[Saved entries]

"""

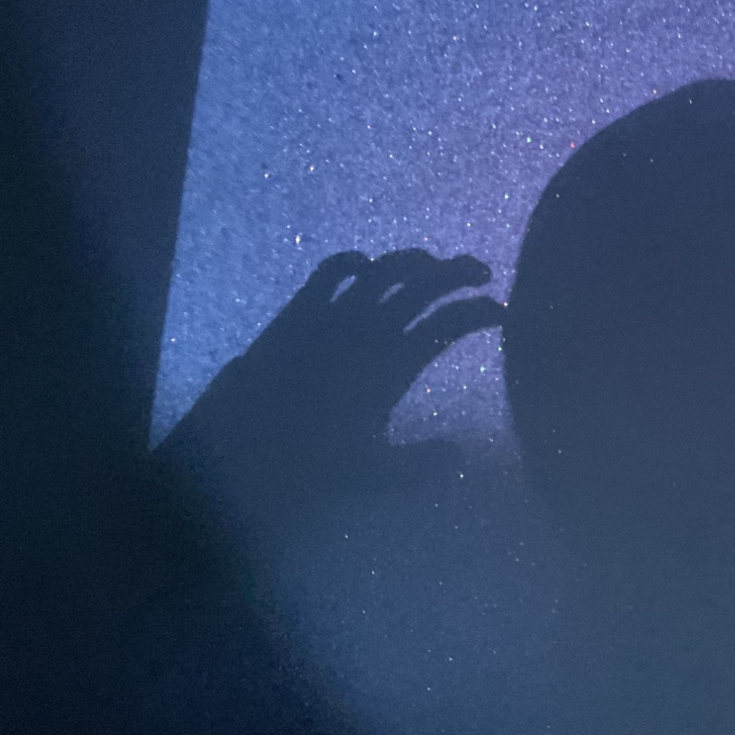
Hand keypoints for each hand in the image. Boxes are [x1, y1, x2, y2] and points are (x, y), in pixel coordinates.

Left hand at [158, 249, 505, 504]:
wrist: (232, 448)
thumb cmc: (304, 465)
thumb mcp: (368, 472)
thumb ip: (418, 463)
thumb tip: (458, 454)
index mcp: (393, 364)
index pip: (450, 324)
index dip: (480, 312)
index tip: (502, 313)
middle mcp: (369, 329)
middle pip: (425, 283)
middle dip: (458, 272)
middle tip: (482, 273)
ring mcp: (333, 314)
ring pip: (385, 268)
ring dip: (414, 261)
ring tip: (432, 265)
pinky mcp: (299, 310)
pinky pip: (332, 270)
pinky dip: (355, 262)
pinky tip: (365, 265)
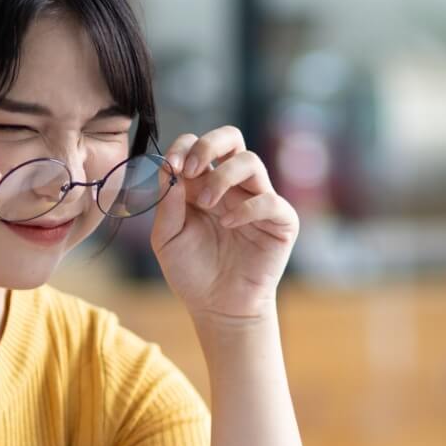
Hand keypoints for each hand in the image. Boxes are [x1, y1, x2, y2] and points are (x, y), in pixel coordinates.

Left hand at [150, 126, 299, 322]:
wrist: (218, 308)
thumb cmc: (192, 273)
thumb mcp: (166, 238)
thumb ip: (167, 204)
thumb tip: (170, 169)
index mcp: (202, 184)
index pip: (197, 145)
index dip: (184, 147)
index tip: (171, 166)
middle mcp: (232, 187)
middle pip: (231, 137)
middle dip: (210, 144)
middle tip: (193, 168)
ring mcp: (257, 200)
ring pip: (250, 161)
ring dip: (223, 177)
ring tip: (207, 205)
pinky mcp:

"""

* **Your assignment**
Give back exactly the lines above, from the line containing "thumb tip: (170, 169)" through the line containing "ring dip: (223, 177)", with both end lines and nothing more.

* **Output for this task**
thumb tip: (170, 169)
index mcp: (202, 184)
index pip: (197, 145)
index dip: (184, 147)
index tip: (171, 166)
middle mcp: (232, 187)
middle pip: (231, 137)
middle dip: (210, 144)
middle tip: (193, 168)
ring mcp: (257, 200)
ring pip: (250, 161)
ring dip: (223, 177)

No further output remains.